The rest of the day was a bit tough. I was sick with this cold that made my chest feel tight and constricted, I was having a flare-up of a recurring eye condition, and I was just tired from the week before. It was all of those things and the fact that parenting just asks a lot of you. By dinnertime I told Eric that I was going to try to hide in the kitchen and read a book, as soon as I delivered Micah his milk.

But something funny happened. I sat down at the table. Some force drew me there. I looked at my beautiful child and was overwhelmed by how much I love him. Instead of retreating, I read books to him and enjoyed his lively discussion of them for a good 45 minutes. And then we played cars. (That’s the natural progression of things around here.) It was amazing to be able to have such love to give when I felt so exhausted.

When I went to the cathedral, I carried a handful of prayer requests with me. At least one of them, if granted, would be a genuine miracle. But here was the miracle, right here in my own home.

I haven’t been the same since that evening. I’m not naive enough to think that this isn’t a lesson I’m going to need to learn 30 more times. But it’s a miracle nonetheless.

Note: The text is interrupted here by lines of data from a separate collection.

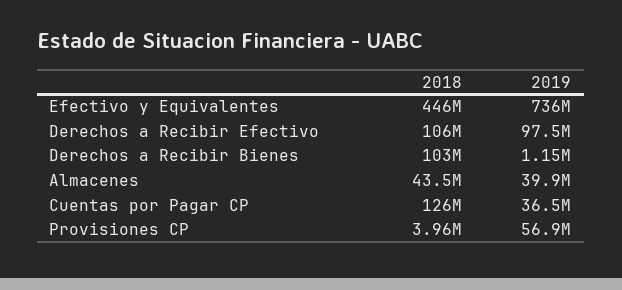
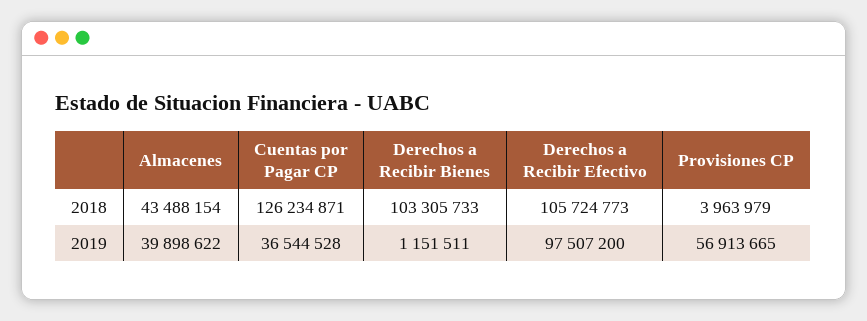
  {
    "2018": {
-     "Efectivo y Equivalentes": 446000000,
      "Derechos a Recibir Efectivo": 105724773,
      "Derechos a Recibir Bienes": 103305733,
      "Almacenes": 43488154,
      "Cuentas por Pagar CP": 126234871,
      "Provisiones CP": 3963979
    },
    "2019": {
-     "Efectivo y Equivalentes": 736000000,
      "Derechos a Recibir Efectivo": 97507200,
      "Derechos a Recibir Bienes": 1151511,
      "Almacenes": 39898622,
      "Cuentas por Pagar CP": 36544528,
      "Provisiones CP": 56913665
    }
  }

I have been reading several books by Father Greg Boyle, who runs Homeboy Industries, a gang intervention and rehabilitation program in Los Angeles. These books have also utterly reshaped my life and my view of God. There was one quote from his second book that I loved so much, I immediately wrote it on the chalkboard that hangs above our table: “Nothing is outside the realm of sanctity, for the world in infused with God’s presence.”

It touched me especially deeply because this is such a busy time in our lives, with two little ones to tend. It reminded me of my first meeting with my spiritual director, in which I was bouncing Francis on my hip and laughing about all the books I wanted to read and all the studies I wanted to do, but that I didn’t have an awful lot of time for that right now. “Or,” she said, with her characteristic wisdom, “Maybe it’s about listening to what God wants to say to you right here in this crazy busy time.”

I’ve been trying to see through that lens. And then, several days ago, it finally clicked into focus. I almost always sit with my back to the chalkboard, but that night Micah had asked me to sit on the other side. I looked across the table and saw Eric and Micah playing underneath those beautiful words from Father Greg. And suddenly, for just a moment, I got it. My family, the presence of God. A mess of cars and books and dishes, the presence of God. Endless supply of dried play-doh shards under the table, the presence of God. Tantrums, the presence of God. Baby smiles and baby cries, the presence of God. Joy and exhaustion, the presence of God. I went to the cathedral seeking transcendence. And here it was, right at my kitchen table.